Requiem à coups de marteaux
Le paquebot FRANCE a accosté, hier mardi, au port indien d’Alang pour y être démantelé. Les nostalgiques n’ont plus que leurs yeux pour pleurer
«Le chantier pour le réduire en un tas de ferrailles commencera dans un mois». C’est l’estimation émise, hier mardi, par les autorités officielles du port d’Alang (sud-ouest de l’Inde), citées par le Times of India, en accueillant le Blue Lady, ex - SS Norway, ancien paquebot FRANCE. La cour suprême de New Delhi avait écarté auparavant les derniers obstacles juridiques à son démantèlement après que des organisations environnementales eurent émis des protestations contre les dangers, pour les ouvriers d’Alang, de contamination à l’amiante contenue dans la carcasse du navire.
Le bateau, considéré jusqu’aux années 70 comme un monument national et qui faisait la gloire de la marine marchande française, a connu quelques soubresauts dans son agonie de ces derniers mois ; certaines rumeurs, tardives, ont fait état, pêle-mêle, d’un projet pour le transformer en un hôtel de luxe au large des Emirats Arabes Unis ou le voyait converti en un musée flottant quelque part dans le monde.

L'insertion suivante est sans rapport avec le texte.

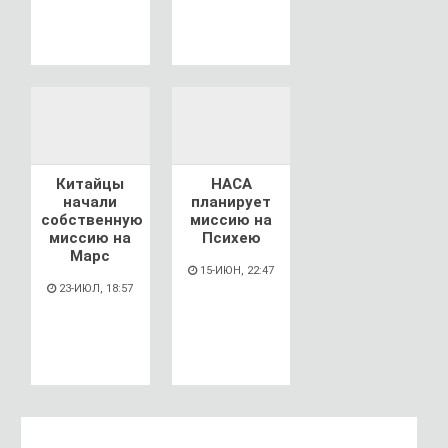
Китайцы
НАСА
начали
планирует
собственную
миссию на
миссию на
Психею
Марс
15-ИЮН, 22:47
23-ИЮЛ, 18:57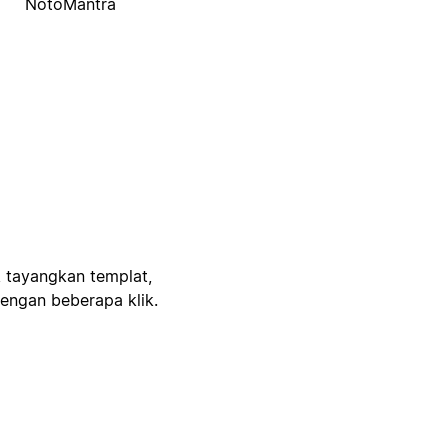
NotoMantra
, tayangkan templat,
engan beberapa klik.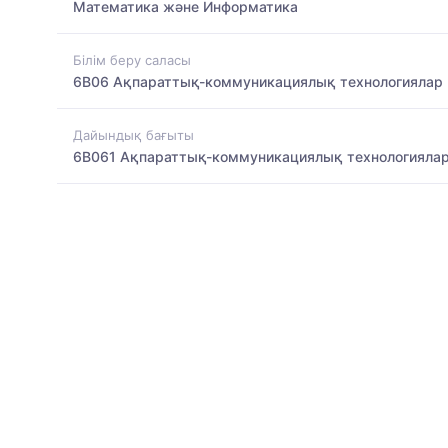
Математика және Информатика
Білім беру саласы
6B06 Ақпараттық-коммуникациялық технологиялар
Дайындық бағыты
6B061 Ақпараттық-коммуникациялық технологияла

Greenpeace et d’autres organisations locales indiennes de défense de l’environnement soutiennent toujours que le FRANCE contient plus de 1200 tonnes d’amiante hautement cancérigène. Son démembrement les inquiète pour la santé des journaliers d’Alang, le plus grand chantier de démantèlement de navires du monde, qui sont sous-payés, sous-équipés et travaillent à mains nus sans aucune protection.